• **WHAT TO PRODUCE**
Pictures aside, write out the data exactly as it reads.

• **DATA SHOWN**

========================

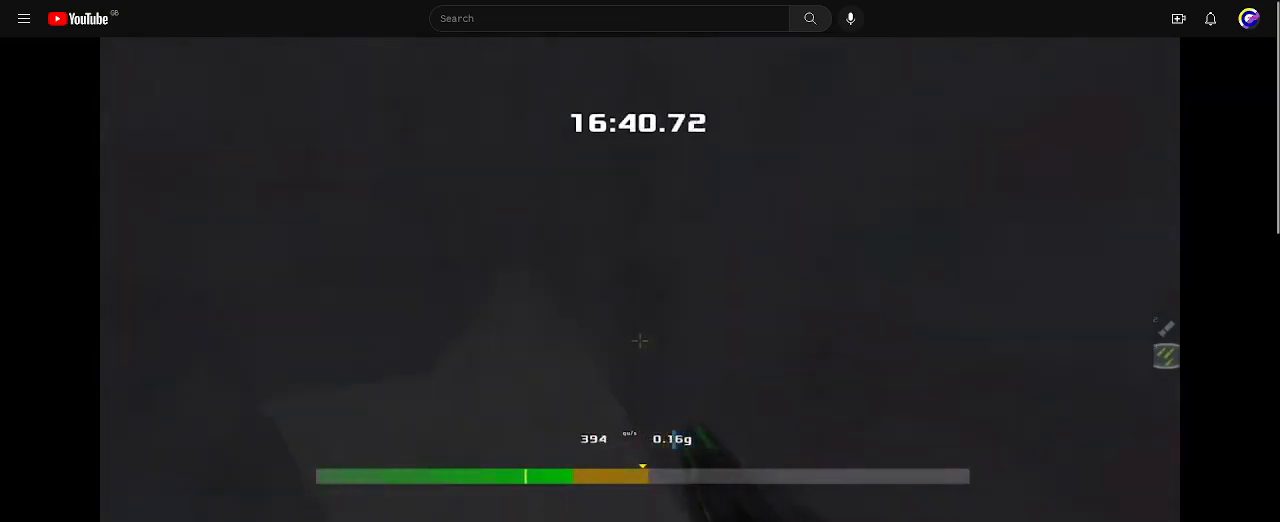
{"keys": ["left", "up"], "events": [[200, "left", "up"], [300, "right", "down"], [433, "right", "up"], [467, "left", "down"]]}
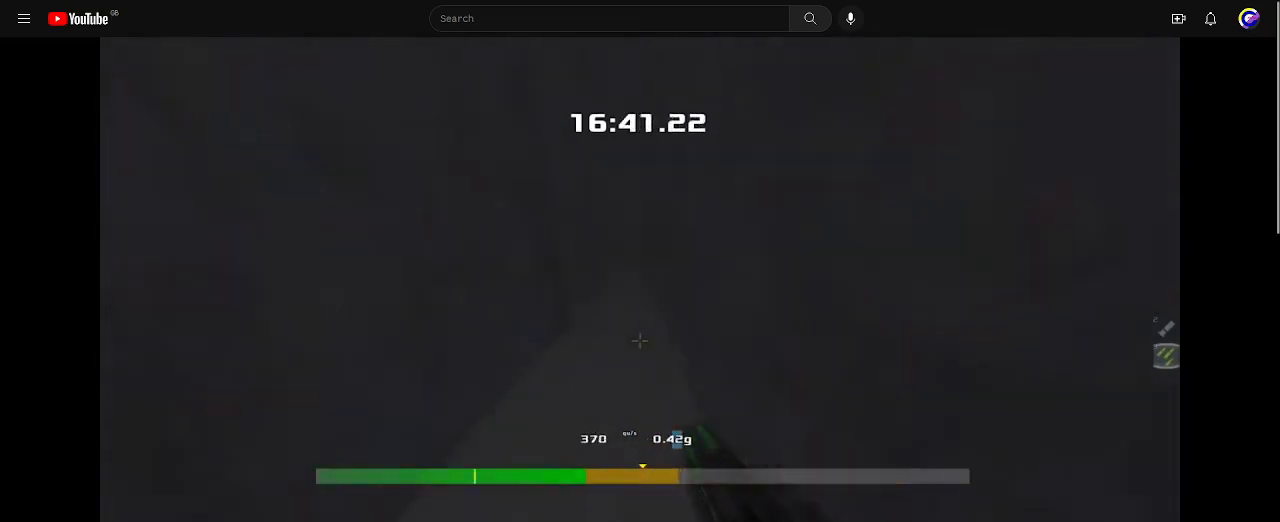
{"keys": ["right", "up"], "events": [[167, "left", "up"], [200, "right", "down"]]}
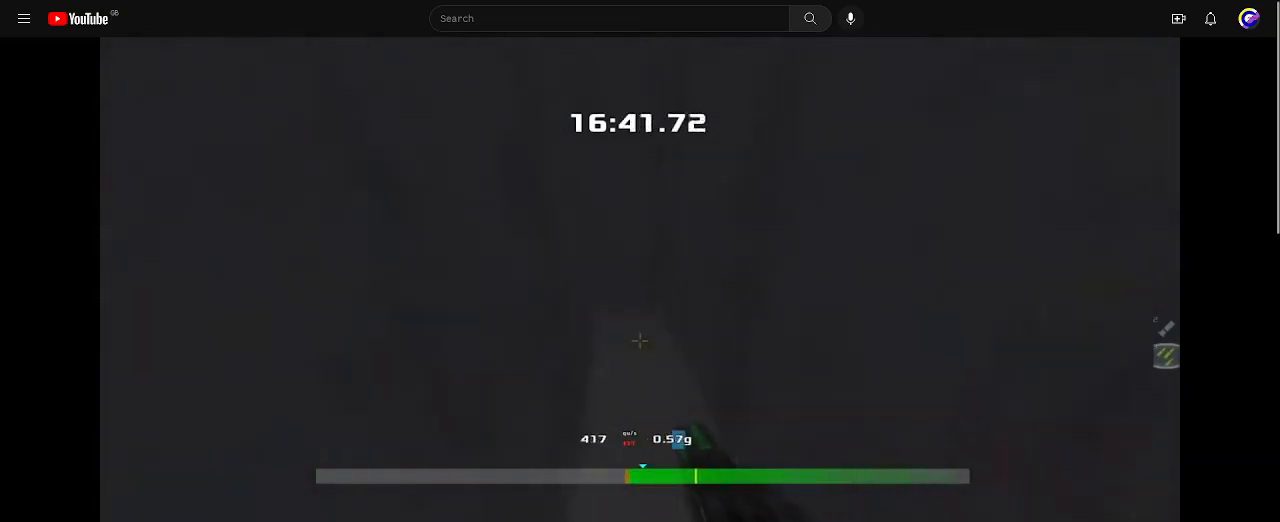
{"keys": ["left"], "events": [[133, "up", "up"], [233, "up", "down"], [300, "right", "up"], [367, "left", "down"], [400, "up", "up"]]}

========================

• **COMPLETED TASK**
{"keys": ["left", "up"], "events": [[200, "left", "up"], [300, "right", "down"], [433, "right", "up"], [467, "left", "down"]]}
{"keys": ["right", "up"], "events": [[167, "left", "up"], [200, "right", "down"]]}
{"keys": ["left"], "events": [[133, "up", "up"], [233, "up", "down"], [300, "right", "up"], [367, "left", "down"], [400, "up", "up"]]}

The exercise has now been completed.